Data for review —
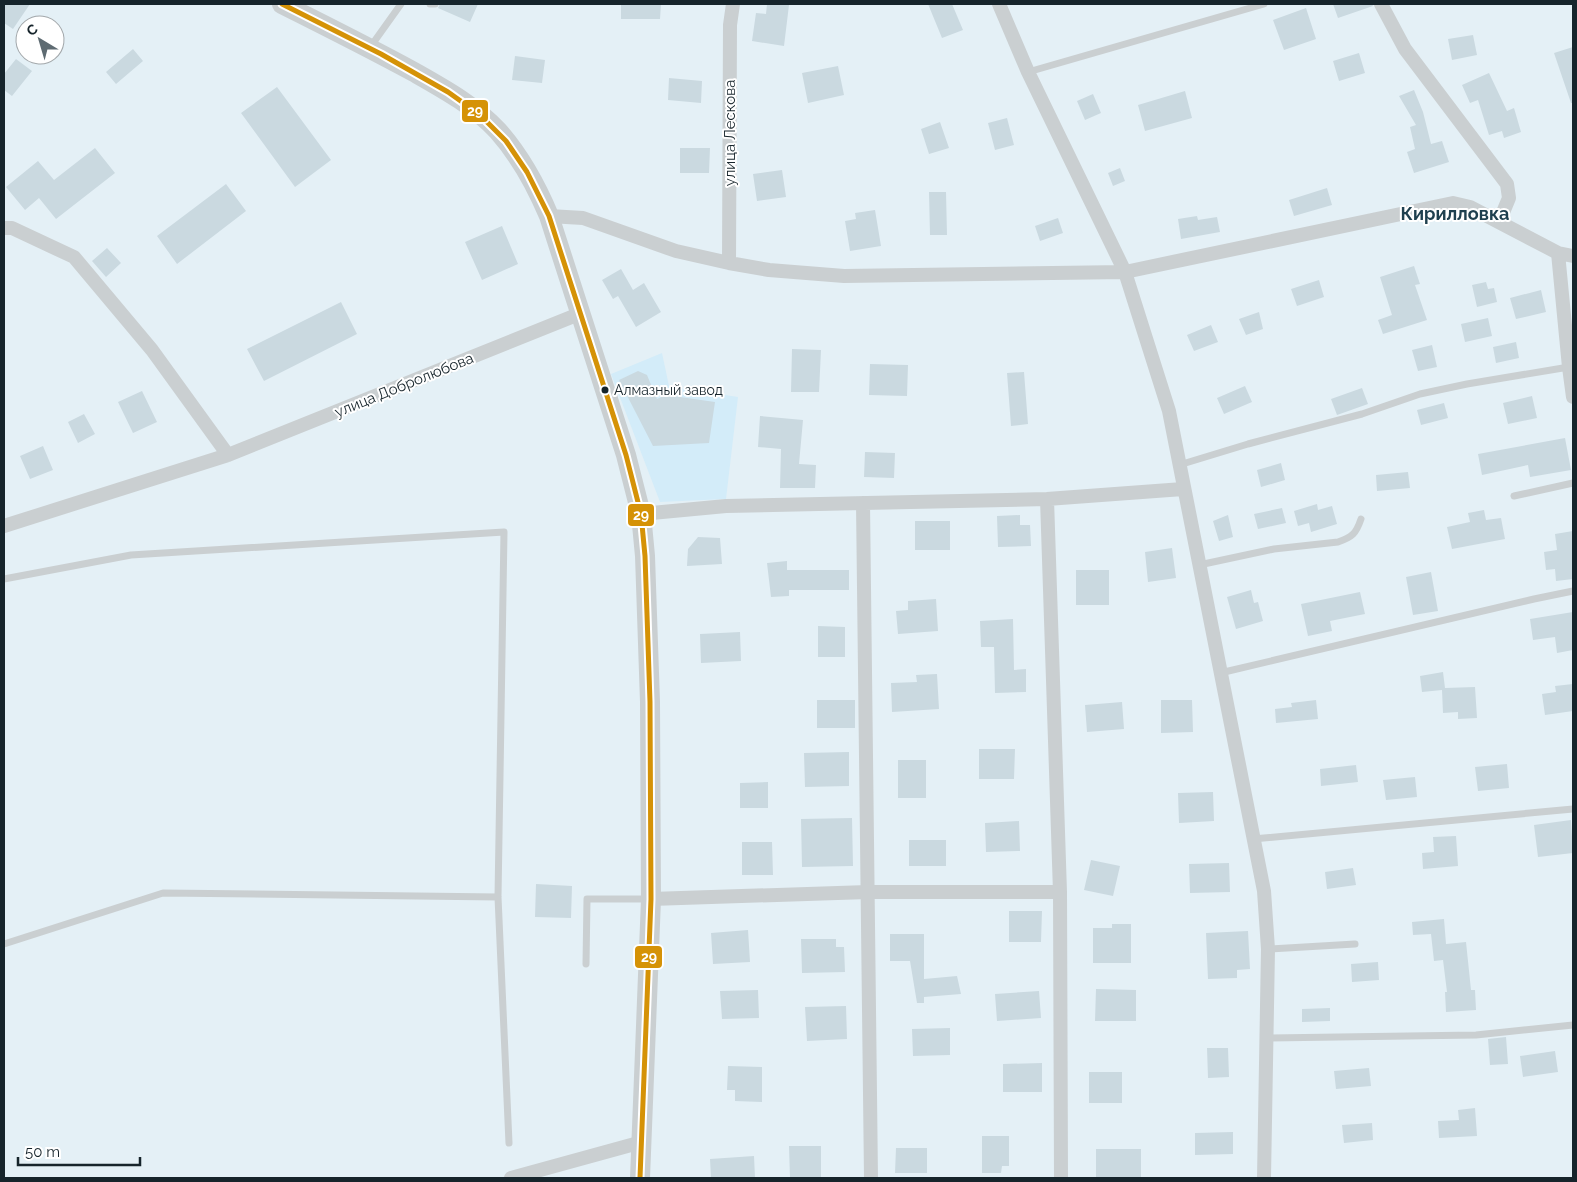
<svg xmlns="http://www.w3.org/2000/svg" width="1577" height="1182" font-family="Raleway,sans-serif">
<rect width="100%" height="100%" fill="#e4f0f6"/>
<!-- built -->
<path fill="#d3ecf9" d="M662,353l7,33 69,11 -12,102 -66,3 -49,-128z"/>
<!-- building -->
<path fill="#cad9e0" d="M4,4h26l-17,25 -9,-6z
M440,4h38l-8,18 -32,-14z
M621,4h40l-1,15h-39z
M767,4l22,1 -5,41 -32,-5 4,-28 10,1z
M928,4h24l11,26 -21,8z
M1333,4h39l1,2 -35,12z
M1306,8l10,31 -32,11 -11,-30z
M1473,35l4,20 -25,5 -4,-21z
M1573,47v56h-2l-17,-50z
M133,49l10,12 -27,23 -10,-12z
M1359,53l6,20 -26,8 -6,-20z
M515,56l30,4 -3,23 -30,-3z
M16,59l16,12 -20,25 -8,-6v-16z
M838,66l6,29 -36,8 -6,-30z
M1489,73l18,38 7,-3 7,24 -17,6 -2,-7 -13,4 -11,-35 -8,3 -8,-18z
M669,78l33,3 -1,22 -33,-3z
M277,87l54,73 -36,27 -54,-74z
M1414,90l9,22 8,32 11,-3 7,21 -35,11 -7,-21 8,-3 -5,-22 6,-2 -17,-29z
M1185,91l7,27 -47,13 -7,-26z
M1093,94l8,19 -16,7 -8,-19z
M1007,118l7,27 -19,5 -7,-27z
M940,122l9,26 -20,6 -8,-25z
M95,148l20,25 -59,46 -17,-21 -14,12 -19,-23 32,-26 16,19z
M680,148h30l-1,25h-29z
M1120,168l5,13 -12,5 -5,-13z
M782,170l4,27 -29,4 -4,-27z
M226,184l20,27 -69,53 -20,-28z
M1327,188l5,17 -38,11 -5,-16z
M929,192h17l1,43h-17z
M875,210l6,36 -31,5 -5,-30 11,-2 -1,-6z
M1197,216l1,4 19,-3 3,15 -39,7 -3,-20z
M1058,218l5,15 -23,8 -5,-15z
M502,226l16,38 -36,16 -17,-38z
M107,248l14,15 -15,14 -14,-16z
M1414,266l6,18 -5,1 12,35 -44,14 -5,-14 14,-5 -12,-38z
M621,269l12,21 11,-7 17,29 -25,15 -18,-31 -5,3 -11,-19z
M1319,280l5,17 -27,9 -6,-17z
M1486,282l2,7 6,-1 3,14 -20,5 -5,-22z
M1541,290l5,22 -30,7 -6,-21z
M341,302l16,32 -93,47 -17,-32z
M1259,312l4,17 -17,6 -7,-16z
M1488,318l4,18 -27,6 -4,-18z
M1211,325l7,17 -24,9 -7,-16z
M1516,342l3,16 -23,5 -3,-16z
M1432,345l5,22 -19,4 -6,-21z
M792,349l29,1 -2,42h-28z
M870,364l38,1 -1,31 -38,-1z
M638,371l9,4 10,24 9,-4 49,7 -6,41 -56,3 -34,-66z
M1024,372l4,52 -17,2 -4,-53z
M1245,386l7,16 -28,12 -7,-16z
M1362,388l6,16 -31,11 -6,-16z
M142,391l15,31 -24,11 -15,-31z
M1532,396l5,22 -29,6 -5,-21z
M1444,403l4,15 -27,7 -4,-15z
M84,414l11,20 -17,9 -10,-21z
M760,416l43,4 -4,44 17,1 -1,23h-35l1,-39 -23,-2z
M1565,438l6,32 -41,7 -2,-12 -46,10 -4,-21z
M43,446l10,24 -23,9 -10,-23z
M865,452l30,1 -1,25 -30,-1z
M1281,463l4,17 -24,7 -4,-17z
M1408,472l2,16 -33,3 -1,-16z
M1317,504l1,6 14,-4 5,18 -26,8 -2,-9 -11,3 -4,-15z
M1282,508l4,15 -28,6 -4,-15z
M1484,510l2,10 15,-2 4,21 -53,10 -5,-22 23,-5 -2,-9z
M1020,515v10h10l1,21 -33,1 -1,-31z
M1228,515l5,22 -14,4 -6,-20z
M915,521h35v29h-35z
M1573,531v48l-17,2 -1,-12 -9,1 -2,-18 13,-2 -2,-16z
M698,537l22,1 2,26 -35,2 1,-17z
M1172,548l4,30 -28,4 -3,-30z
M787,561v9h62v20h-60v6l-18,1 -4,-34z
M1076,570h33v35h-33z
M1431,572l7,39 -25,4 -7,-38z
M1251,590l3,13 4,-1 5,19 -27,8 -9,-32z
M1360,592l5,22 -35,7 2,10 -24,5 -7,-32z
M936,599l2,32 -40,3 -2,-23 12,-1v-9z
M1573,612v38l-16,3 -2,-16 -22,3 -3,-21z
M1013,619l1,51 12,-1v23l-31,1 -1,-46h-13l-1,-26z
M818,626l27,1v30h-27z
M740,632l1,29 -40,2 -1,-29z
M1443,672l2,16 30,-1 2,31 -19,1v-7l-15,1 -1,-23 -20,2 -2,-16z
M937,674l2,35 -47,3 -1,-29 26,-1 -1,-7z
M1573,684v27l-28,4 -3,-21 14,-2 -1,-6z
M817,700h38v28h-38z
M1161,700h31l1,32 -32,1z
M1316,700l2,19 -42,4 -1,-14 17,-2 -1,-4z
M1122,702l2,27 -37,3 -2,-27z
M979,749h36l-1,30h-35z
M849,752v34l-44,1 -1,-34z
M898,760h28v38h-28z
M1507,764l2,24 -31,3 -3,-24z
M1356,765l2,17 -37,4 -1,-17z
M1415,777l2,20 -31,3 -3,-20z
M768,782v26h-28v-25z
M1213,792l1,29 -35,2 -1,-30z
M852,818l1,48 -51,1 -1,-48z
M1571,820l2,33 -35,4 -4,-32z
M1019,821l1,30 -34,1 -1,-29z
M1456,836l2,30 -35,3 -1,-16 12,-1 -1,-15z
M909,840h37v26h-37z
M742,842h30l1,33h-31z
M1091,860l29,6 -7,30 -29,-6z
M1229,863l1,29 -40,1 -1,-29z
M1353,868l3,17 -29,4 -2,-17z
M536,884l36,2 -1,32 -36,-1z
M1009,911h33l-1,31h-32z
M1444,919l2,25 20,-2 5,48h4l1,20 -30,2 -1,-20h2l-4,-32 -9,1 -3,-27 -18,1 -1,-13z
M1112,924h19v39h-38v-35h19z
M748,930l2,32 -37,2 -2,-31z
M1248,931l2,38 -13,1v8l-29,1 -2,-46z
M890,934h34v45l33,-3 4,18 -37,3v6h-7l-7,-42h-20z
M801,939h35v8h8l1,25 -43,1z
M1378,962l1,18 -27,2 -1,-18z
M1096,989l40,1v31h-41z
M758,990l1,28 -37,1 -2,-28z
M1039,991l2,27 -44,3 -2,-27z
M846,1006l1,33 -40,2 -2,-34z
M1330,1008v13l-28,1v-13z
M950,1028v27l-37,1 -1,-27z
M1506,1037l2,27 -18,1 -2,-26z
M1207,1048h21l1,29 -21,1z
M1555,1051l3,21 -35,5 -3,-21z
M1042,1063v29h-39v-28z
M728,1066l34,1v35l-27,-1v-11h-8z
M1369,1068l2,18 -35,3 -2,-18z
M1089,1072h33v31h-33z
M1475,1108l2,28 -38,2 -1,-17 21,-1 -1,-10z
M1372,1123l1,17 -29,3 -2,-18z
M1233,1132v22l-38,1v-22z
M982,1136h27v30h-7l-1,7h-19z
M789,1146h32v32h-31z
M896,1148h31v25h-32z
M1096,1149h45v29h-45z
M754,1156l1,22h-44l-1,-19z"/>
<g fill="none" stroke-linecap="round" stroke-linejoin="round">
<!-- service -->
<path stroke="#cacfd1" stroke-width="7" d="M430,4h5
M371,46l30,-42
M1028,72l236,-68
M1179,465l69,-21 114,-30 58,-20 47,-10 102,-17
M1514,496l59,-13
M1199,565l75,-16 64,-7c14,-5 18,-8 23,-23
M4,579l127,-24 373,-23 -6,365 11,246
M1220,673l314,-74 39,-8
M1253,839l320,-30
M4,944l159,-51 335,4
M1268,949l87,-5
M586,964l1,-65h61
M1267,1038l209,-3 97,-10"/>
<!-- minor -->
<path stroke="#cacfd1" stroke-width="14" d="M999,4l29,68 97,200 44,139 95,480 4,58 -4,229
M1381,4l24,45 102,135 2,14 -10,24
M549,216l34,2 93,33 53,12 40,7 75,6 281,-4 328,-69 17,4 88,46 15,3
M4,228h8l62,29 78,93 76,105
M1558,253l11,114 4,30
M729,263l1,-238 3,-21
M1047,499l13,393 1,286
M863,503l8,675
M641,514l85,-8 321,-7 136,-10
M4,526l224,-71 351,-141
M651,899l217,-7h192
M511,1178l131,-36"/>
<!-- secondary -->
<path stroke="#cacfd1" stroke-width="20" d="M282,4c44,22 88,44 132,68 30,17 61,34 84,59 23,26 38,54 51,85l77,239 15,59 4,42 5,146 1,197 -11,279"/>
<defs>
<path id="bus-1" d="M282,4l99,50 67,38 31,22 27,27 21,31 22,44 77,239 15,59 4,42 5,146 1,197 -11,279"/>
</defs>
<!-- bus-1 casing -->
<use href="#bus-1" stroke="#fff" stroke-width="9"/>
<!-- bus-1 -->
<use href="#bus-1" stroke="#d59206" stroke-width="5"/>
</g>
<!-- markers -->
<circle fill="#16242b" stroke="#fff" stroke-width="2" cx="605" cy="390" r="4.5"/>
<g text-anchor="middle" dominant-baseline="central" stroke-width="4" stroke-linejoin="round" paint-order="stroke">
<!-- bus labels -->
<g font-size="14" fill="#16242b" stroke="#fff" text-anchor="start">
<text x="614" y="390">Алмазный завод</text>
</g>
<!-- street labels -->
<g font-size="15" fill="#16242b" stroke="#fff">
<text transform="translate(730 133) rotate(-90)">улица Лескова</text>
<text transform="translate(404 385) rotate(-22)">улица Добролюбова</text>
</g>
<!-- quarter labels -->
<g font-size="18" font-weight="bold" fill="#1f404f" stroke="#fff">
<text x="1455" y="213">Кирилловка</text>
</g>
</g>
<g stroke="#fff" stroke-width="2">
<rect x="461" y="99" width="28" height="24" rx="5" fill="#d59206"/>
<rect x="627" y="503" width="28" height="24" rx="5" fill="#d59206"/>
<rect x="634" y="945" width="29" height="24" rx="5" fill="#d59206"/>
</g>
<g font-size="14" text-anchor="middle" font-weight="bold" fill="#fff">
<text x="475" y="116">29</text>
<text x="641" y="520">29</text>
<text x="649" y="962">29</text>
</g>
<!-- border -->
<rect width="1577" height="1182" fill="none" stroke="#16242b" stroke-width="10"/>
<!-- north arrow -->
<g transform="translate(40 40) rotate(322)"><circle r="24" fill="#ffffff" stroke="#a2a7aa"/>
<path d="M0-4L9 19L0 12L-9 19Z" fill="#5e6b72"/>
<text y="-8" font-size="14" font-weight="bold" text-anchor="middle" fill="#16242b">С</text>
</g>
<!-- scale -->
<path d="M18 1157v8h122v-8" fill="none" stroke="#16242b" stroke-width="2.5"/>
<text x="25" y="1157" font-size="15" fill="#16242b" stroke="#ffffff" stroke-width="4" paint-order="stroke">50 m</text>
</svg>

Aim of the task —
Could you restate word for word the lines above, from the one that contains "M982,1136h27v30h-7l-1,7h-19z" through the one that contains "M1028,72l236,-68", and no others?

Exercise output —
M982,1136h27v30h-7l-1,7h-19z
M789,1146h32v32h-31z
M896,1148h31v25h-32z
M1096,1149h45v29h-45z
M754,1156l1,22h-44l-1,-19z"/>
<g fill="none" stroke-linecap="round" stroke-linejoin="round">
<!-- service -->
<path stroke="#cacfd1" stroke-width="7" d="M430,4h5
M371,46l30,-42
M1028,72l236,-68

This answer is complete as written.